#### DOCUMENT EXTRACT:
# # #
Computing conduction velocity restitution

See code in GitLab.
Author: Jason Bayer jason.bayer@ihu-liryc.fr

This example demonstrates how to compute conduction velocity restitution in cardiac tissue. To run the experiments of this tutorial do

cd ${TUTORIALS}/02_EP_tissue/03D_conduction_velocity_restitution

Introduction

Conduction velocity restitution is an important property of cardiac tissue. As pacing frequency is increased, conduction velocity will become slower. For this tutorial, the user will be shown how to construct conduction velocity restitution curves to describe the conduction properties of cardiac tissue in response to various pacing protocols.

Problem setup

1D cable model

A 1.0 cm cable of epicardial ventricular myocytes is used to generate a CV restitution curve for a user defined pacing protocol. The model domain was discretized with linear finite elements with an average edge length of 0.01 cm.

Ionic model

This tutorial uses the most recent version of the ten Tusscher-Panfilov ionic model for human ventricular myocytes [Tusscher2006] . This ionic model is labeled tenTusscherPanfilov in openCARP's LIMPET library.

Pacing protocol

The left side of the 1D cable model is paced with 5-ms-long stimuli at twice capture amplitude for an S1S2 restitution pacing protocol defined by the user inputs.The user sets the cycle length and number of beats for S1 pacing, and the range of cycle lengths to apply for the S2.

Conduction velocity

Activation times are computed for each S2 beat of the pacing protocol using the openCARP option LATs (see tutorial X). CV is then computed along the cable by taking the difference in activation times at the locations 0.25 cm and 0.75 cm divided by the distance between the two points.
# # #
#### TASK INSTRUCTIONS:
- A) Turn the paragraph of the conduction velocity restitution tutorial that begins "The left side of the 1D cable model" into a short list that keeps its main facts.
- B) Write a continuation of the conduction velocity restitution tutorial, starting after its last sentence.
The items have nothing to do with the conduction velocity restitution tutorial.
# # #
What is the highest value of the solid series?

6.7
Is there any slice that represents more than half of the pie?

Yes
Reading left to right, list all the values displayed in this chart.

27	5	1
# # #
#### EXERCISE ANSWERS:
- A)
- The left side of the 1D cable model is paced.
- The stimuli are 5 ms long, at twice capture amplitude.
- The pacing follows an S1S2 restitution protocol defined by user inputs.
- The user sets the S1 cycle length and number of beats.
- The user also sets the range of cycle lengths for the S2.

- B)
To run the experiments of this tutorial do

cd ${TUTORIALS}/02_EP_tissue/03D_conduction_velocity_restitution

Usage

The following optional arguments are available (default values are indicated):

./run.py --help 
  --Gil               Default: 0.3650 S/m
                      Intracellular longitudinal tissue conductivity
  --Gel               Default: 1.3111 S/m
                      Extracellular longitudinal tissue conductivity
  --nbeats            Default: 5
                      Number of beats for S1 pacing at CI1
  --CI0               Default: 300 ms
                      Shortest S2 coupling interval
  --CI1               Default: 500 ms
                      S1 cycle length and longest S2 coupling interval
  --CIinc             Default: 25 ms
                      Decrement for time interval from CI1 to CI0

After running run.py, the CI and CV are output into the ASCII file CVrestitution_tenTusscherPanfilov_bcl_.....

If the program is run with the --visualize option, the CV restitution curve in the file above will be plotted using pythons plotting functions.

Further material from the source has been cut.